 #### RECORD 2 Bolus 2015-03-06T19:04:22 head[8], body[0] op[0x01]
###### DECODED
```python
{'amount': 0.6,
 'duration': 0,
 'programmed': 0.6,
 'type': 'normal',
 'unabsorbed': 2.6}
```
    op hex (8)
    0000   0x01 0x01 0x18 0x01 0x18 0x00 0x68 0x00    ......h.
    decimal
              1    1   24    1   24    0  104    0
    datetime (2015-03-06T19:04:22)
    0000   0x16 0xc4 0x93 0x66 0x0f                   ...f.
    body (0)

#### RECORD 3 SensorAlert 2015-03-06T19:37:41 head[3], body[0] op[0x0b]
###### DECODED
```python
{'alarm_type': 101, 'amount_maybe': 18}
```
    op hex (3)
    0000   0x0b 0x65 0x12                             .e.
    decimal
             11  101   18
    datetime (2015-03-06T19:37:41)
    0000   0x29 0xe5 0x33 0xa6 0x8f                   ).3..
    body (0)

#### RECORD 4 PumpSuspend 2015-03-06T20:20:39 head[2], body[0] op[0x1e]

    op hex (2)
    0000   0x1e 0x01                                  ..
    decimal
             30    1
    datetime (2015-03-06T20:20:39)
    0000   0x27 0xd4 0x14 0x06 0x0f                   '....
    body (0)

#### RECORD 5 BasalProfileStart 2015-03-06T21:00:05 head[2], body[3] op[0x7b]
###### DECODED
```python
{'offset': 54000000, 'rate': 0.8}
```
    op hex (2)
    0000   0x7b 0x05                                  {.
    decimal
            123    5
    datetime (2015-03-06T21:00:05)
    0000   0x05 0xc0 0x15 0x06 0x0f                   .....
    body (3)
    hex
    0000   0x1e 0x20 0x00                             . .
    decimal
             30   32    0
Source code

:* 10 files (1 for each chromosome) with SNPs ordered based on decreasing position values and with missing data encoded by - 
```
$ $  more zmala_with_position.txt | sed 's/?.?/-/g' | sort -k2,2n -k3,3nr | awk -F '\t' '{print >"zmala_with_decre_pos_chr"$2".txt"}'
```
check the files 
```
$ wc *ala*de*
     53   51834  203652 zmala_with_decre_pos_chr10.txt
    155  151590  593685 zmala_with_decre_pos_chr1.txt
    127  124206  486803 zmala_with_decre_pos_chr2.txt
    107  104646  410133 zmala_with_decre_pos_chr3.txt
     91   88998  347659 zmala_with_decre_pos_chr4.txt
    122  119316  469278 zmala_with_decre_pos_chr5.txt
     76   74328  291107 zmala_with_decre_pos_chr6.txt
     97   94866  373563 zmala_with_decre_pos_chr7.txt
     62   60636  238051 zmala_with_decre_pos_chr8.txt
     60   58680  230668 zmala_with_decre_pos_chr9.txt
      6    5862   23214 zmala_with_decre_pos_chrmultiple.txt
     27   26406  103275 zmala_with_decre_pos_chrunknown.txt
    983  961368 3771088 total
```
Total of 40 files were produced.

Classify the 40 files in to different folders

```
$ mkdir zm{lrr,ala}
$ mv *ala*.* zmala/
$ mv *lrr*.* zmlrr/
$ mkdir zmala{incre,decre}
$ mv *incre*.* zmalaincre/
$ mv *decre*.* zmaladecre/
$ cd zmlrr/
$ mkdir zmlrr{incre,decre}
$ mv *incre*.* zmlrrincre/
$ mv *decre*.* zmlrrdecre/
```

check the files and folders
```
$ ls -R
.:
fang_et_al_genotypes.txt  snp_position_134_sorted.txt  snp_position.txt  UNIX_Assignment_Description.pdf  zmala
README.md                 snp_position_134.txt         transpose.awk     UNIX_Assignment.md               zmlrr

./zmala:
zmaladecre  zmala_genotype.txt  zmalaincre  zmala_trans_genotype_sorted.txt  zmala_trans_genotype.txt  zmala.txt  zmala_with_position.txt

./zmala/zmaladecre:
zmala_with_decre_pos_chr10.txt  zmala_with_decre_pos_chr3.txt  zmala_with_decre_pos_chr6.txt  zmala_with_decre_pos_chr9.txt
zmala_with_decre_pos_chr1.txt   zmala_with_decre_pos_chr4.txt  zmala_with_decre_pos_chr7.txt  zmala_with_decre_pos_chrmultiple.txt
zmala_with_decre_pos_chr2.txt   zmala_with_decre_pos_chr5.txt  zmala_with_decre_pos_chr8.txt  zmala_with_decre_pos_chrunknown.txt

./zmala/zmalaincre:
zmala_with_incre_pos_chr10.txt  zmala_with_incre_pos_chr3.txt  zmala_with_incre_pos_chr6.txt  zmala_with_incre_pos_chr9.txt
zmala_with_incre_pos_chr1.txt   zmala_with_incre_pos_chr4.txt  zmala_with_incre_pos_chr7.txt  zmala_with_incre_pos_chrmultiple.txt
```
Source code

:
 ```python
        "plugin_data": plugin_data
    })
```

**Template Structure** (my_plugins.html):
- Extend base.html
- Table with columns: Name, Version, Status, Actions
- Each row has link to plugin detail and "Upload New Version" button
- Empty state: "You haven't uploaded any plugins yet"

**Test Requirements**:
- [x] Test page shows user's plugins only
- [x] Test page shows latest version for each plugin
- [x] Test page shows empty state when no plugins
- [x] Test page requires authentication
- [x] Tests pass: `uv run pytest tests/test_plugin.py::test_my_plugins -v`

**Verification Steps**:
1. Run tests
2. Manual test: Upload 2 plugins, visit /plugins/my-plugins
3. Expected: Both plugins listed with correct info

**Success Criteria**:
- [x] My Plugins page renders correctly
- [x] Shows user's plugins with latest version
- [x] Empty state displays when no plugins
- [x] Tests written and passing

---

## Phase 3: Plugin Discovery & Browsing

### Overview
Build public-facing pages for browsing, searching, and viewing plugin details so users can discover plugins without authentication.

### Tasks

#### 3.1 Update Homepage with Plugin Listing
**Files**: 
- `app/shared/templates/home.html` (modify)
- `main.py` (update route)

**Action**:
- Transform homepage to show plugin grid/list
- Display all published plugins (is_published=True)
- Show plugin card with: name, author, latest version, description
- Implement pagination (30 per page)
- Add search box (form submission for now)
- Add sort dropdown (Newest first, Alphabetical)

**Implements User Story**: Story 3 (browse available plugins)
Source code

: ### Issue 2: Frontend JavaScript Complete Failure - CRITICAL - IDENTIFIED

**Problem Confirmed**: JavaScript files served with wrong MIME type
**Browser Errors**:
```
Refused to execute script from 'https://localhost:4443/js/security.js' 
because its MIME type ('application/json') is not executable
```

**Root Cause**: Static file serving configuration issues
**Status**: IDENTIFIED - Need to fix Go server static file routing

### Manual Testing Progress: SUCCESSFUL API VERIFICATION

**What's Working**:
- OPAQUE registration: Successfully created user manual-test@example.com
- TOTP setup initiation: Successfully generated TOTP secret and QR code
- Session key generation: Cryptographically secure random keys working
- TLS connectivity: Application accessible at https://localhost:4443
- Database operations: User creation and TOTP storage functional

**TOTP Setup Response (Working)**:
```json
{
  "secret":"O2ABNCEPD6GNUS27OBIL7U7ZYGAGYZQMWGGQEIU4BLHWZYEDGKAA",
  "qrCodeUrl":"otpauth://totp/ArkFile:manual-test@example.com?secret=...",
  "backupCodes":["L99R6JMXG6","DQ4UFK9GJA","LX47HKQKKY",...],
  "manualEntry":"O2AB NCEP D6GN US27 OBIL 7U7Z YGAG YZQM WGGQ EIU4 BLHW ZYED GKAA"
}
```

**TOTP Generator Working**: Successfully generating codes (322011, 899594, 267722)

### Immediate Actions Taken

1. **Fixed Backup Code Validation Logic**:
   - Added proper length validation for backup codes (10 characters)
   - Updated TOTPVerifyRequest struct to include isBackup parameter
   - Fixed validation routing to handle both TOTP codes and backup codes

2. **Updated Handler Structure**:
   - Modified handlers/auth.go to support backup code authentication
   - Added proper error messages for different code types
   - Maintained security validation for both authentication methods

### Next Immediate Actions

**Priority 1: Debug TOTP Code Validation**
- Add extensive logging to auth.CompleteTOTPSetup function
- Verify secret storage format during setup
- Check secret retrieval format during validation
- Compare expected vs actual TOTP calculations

YOUR TASK.
Everything from the line containing "TOTP Code Validation**" through the final line of the listing, inclusive, must be reproduced exactly; leave out the rest.

ANSWER TO THIS PROBLEM.
**Priority 1: Debug TOTP Code Validation**
- Add extensive logging to auth.CompleteTOTPSetup function
- Verify secret storage format during setup
- Check secret retrieval format during validation
- Compare expected vs actual TOTP calculations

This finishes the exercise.